Material for this exercise below:

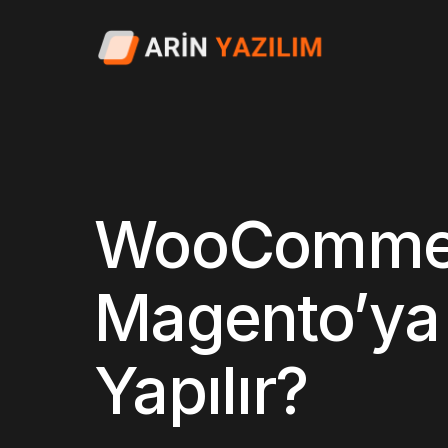
WooCommer
Magento’ya 
Yapılır?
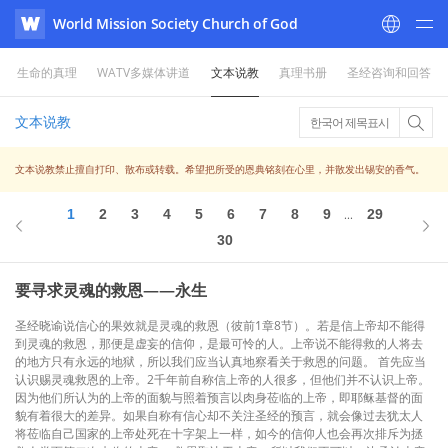
World Mission Society Church of God
WATV
生命的真理
WATV多媒体讲道
文本说教
真理书册
圣经咨询和回答
文本说教
한국어 제목표시
文本说教禁止擅自打印、散布或转载。希望把所受的恩典铭刻在心里，并散发出锡安的香气。
1
2
3
4
5
6
7
8
9
29
...
30
要寻求灵魂的救恩——永生
圣经晓谕说信心的果效就是灵魂的救恩（彼前1章8节）。若是信上帝却不能得
到灵魂的救恩，那便是虚妄的信仰，是最可怜的人。上帝说不能得救的人将去
的地方只有永远的地狱，所以我们应当认真地察看关于救恩的问题。 首先应当
认识赐灵魂救恩的上帝。2千年前自称信上帝的人很多，但他们并不认识上帝。
因为他们所认为的上帝的面貌与照着预言以肉身莅临的上帝，即耶稣基督的面
貌有着很大的差异。如果自称有信心却不关注圣经的预言，就会像过去犹太人
将莅临自己国家的上帝处死在十字架上一样，如今的信仰人也会再次排斥为拯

End of Material for this exercise.

» Your instructions
Output the listing exactly. Leave out any image.

» Response to the task
WooCommer
Magento’ya 
Yapılır?
World Mission Society Church of God
WATV
生命的真理
WATV多媒体讲道
文本说教
真理书册
圣经咨询和回答
文本说教
한국어 제목표시
文本说教禁止擅自打印、散布或转载。希望把所受的恩典铭刻在心里，并散发出锡安的香气。
1
2
3
4
5
6
7
8
9
29
...
30
要寻求灵魂的救恩——永生
圣经晓谕说信心的果效就是灵魂的救恩（彼前1章8节）。若是信上帝却不能得
到灵魂的救恩，那便是虚妄的信仰，是最可怜的人。上帝说不能得救的人将去
的地方只有永远的地狱，所以我们应当认真地察看关于救恩的问题。 首先应当
认识赐灵魂救恩的上帝。2千年前自称信上帝的人很多，但他们并不认识上帝。
因为他们所认为的上帝的面貌与照着预言以肉身莅临的上帝，即耶稣基督的面
貌有着很大的差异。如果自称有信心却不关注圣经的预言，就会像过去犹太人
将莅临自己国家的上帝处死在十字架上一样，如今的信仰人也会再次排斥为拯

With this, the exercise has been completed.